The Nasdaq did even better, gaining 9.6% in August, and it is now up more than 30% this year. Both indices benefited from the ongoing success of the giant technology companies as well as general optimism regarding the development of vaccines and treatments for Covid-19.
Here is a table showing the performance of some of the leading global stock market indices.
Outside the US, the Shanghai Composite is the only other index that has made a gain in 2020.
The UK’s leading index, the FTSE 100, has struggled to keep up with global markets. Last month, it went up by just 1.1%, only the Brazilian Ibovespa did worse. Over the year, it is still down by more than 20%, the lowest in the table.

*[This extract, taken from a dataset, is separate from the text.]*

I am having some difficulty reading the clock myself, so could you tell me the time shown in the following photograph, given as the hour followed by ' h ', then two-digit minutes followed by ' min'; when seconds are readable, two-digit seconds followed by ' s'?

Last month, the Federal Reserve maintained its commitment to keep interest rates low and went on to suggest that it could tolerate higher inflation for longer periods if necessary. Although the US markets liked the news, the value of the dollar went down.
Part of the problem with the FTSE 100 over the past few months has been the value of the pound increasing as the dollar has weakened.
Not only does it make it difficult for the FTSE 100, which is made up of large international companies with significant earnings in foreign currencies, but it also makes it difficult for UK investors.
The performance of any overseas investments will have to overcome the currency movement before generating any profits when valued in sterling.
Fortunately, some funds have done sufficiently well that they have not only cleared the currency hurdle but made significant gains on top.
In our analysis last week, we highlighted six funds from the North American and North American Smaller Companies sectors that had gone up over the last six months. The one at the top of the list, Baillie Gifford American, was showing a gain of 46.8%.
One of our Saltydog demonstration portfolios, the Ocean Liner, invested in the Baillie Gifford fund in mid-April and it is now showing a profit of 57%.
By managing to avoid the worst of the coronavirus crash and then making a controlled return to the markets, both our portfolios are up over the year.